Friday, May 20, 2011

Fraudulent contracts voidable but not void

i Trade Finance Inc. v. Bank of Montreal, 2011 SCC 26 deals with rights obtained through fraud and what happens when those rights are passed on to an innocent third party.

The decision upholds the long established principle that fraud leads to a voidable, but not, void contract. Thus a fraudster who sells goods obtained by fraud to an innocent third party for valuable consideration transmits good title.

Here, i Trade Finance Inc. ("i Trade"), advanced funds to a corporation, W, controlled by a fraudster, A, on the basis of non-existent contracts.  A and his spouse pledged securities acquired with the same funds and held in an investment account to the Bank of Montreal ("BMO"), which had no knowledge of the fraud.  The pledge was made by A and his spouse in exchange for valuable consideration.  On discovery of the fraud, i Trade obtained a judgment declaring that the assets acquired with the funds were held under constructive trust for i Trade's benefit, and allowing the tracing of those funds into the hands of persons other than bona fide purchasers for value without notice.  Both i Trade and BMO claimed entitlement to the proceeds of the shares.  i Trade claimed a right to the funds on the basis of the judgment it obtained, principles related to recovery of payments made under a mistake of fact, and on the basis that the funds were impressed with a  constructive trust and were subject to an equitable lien.  It also contended A and his spouse, could not convey to BMO any interest in the shares.  BMO asserted that it was a bona fide purchaser for value without notice, which shields it from i Trade's claim to the disputed funds.

The Court held the transfer to BMO was valid. The Court holds:

[45]                          Fraud makes an agreement voidable, not void: A. Swan, Canadian Contract Law (2nd ed. 2009), at p. 656; G. H. L. Fridman, The Law of Contract in Canada (5th ed. 2006), at p. 293; 434438 B.C. Ltd. v. R.S. & D. Contracting Ltd., 2002 BCCA 423, 171 B.C.A.C. 111, at para. 34. This long-standing proposition is exemplified by Bawlf Grain Company v. Ross (1917), 55 S.C.R. 232, in which Fitzpatrick C.J. wrote, at p. 233:

What is only voidable and not void cannot be held as invalid until it has been rescinded. It is not enough to avoid the contract, that nothing is done to affirm it, it must be disaffirmed. In Deposit Life Assurance Co. v. Ayscough [6 E. & B. 761], the defence was that the contract was induced by fraud and Lord Campbell C.J. said: —
 
It is now well settled that a contract tainted by fraud is not void, but only voidable at the election of the party defrauded.

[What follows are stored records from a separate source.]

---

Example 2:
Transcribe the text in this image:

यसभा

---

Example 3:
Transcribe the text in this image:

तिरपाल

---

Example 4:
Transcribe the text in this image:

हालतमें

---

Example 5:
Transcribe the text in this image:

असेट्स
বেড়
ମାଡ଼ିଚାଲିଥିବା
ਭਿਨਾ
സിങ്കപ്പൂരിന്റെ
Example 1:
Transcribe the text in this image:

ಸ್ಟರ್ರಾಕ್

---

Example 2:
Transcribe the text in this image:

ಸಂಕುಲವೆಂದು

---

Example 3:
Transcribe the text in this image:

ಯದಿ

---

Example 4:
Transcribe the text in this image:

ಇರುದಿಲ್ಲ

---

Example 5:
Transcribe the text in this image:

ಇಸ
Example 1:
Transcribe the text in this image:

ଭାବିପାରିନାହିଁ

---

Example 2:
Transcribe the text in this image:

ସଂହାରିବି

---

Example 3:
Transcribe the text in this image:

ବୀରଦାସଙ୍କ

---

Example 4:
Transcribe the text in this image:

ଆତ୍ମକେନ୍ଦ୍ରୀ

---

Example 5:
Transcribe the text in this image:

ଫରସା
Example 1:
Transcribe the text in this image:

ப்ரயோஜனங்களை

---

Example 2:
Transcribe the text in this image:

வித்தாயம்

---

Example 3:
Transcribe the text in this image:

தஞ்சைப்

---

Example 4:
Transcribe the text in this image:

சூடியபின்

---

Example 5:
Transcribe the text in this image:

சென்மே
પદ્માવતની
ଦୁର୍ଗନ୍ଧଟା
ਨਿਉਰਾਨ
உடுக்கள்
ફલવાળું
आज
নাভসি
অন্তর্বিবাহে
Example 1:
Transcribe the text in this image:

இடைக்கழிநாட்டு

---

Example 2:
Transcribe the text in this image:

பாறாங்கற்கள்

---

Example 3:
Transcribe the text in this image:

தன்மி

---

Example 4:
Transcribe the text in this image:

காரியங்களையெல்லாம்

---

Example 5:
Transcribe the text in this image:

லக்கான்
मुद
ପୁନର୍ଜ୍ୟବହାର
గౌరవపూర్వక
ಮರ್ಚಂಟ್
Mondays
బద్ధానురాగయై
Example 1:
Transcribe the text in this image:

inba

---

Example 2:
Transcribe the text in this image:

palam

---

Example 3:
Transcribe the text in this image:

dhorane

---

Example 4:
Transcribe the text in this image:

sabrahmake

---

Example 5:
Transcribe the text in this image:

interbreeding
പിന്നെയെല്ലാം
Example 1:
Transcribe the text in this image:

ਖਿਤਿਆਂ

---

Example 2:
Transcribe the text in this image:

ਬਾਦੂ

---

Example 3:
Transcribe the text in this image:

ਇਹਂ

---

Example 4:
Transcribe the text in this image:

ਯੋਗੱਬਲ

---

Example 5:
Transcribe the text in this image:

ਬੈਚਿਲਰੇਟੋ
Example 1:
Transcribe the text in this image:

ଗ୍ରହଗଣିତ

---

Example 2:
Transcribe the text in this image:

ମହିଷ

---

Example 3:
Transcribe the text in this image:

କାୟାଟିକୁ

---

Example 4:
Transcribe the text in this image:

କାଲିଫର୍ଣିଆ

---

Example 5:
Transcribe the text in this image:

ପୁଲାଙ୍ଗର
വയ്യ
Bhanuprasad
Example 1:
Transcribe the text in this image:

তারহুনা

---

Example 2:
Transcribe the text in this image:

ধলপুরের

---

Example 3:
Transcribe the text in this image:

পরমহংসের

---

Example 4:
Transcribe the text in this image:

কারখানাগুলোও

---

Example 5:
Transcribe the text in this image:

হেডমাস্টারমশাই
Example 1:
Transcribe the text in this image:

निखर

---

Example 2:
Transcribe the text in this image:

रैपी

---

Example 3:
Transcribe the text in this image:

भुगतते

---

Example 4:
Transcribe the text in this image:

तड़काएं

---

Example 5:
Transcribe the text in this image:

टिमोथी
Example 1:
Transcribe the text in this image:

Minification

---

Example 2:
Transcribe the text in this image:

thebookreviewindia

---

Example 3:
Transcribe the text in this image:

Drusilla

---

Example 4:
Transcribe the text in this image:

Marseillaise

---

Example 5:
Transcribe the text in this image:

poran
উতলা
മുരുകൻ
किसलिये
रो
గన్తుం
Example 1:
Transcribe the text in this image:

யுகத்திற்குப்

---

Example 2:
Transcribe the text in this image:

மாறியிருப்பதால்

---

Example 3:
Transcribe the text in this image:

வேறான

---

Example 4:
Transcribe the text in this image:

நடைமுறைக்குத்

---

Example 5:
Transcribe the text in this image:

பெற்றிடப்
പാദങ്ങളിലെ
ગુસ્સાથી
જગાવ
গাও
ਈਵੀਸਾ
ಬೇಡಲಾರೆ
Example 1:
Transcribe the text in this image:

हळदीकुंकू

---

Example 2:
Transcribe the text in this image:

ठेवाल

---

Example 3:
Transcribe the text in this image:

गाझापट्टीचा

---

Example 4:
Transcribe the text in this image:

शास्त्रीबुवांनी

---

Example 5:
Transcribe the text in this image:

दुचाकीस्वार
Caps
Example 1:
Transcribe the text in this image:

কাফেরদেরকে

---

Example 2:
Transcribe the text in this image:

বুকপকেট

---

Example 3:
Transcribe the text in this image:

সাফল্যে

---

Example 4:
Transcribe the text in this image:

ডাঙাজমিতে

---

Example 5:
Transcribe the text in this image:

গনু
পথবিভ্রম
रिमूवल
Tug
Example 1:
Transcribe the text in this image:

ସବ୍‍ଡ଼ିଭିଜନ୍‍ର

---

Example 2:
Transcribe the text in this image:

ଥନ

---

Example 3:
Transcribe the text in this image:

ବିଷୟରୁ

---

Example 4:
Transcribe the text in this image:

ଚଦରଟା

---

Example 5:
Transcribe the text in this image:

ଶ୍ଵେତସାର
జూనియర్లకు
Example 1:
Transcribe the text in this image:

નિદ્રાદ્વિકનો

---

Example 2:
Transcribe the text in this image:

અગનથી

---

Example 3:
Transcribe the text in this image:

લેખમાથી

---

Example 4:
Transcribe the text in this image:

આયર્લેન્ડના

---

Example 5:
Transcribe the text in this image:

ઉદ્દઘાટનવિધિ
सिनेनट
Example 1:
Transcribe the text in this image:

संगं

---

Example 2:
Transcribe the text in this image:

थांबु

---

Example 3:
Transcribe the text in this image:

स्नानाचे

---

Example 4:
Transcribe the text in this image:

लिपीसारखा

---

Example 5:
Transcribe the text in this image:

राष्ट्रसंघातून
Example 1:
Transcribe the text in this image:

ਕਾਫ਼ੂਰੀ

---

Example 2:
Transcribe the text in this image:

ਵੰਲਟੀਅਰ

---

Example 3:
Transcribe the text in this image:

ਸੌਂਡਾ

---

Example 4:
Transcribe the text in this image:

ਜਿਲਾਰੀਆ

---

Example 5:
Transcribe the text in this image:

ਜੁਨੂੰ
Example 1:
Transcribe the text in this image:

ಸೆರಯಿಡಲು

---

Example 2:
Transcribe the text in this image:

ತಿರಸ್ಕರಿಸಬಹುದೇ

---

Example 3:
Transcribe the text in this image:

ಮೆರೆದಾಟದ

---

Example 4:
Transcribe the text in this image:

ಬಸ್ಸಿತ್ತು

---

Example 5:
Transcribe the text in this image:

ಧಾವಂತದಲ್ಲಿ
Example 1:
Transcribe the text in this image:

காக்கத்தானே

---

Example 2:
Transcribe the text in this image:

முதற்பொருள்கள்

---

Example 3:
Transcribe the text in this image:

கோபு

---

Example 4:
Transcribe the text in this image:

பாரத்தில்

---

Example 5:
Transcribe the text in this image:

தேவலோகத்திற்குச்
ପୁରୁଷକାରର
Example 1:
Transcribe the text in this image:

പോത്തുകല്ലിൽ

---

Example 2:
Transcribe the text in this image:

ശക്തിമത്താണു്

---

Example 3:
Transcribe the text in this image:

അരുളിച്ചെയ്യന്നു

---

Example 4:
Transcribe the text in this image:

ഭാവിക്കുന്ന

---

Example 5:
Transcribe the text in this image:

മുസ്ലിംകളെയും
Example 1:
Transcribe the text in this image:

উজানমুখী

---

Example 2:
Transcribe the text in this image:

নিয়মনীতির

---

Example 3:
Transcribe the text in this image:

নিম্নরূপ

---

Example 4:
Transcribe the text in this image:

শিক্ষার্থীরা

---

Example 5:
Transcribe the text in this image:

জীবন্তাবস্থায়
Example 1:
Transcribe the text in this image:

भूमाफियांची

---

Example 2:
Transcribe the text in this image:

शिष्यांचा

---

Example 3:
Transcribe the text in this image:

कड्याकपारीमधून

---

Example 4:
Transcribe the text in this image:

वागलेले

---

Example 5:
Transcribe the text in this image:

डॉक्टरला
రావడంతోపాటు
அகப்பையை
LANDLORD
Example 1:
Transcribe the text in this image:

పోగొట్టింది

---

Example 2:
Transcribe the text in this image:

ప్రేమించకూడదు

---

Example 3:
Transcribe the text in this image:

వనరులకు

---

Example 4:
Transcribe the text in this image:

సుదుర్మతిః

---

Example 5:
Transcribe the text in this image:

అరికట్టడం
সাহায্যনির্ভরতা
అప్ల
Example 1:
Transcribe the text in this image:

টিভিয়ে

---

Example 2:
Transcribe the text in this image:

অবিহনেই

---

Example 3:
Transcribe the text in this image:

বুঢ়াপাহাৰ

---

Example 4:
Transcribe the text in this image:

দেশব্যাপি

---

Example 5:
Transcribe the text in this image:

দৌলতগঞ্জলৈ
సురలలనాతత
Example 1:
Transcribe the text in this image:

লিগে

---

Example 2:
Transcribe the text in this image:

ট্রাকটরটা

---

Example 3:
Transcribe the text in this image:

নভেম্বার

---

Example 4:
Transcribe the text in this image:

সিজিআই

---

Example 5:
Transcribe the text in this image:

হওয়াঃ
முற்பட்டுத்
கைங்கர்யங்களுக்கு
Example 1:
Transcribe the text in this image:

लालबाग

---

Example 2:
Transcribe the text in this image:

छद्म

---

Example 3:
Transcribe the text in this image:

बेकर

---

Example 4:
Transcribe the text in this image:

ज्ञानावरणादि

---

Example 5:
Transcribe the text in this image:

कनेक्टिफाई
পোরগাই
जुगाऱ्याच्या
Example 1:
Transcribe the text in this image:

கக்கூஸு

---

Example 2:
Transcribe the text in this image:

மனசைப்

See also Allcroft v. Adams (1907), 38 S.C.R. 365, at pp. 375-76, per Idington J.; Racicot v. Bertrand, [1979] 1 S.C.R. 441, at p. 453, citing United Shoe Machinery Company of Canada v. Brunet, [1909] A.C. 330 (P.C.), at p. 339.

[46]                          When an agreement is induced by fraud, it is the innocent party's consent to the agreement that has been fraudulently obtained. As Professor Fridman says, "[a] contract resulting from a fraudulent misrepresentation may be avoided by the victim of the fraud. In such instances the apparent consent by the innocent party to the contract and its terms, is not a real consent [and it] may be revoked at his option" (p. 286 (footnotes omitted)). However, since the decision to revoke the consent and avoid the contract falls to the innocent party, that party may elect to waive the fraud and not to avoid the contract (Swan, at p. 657).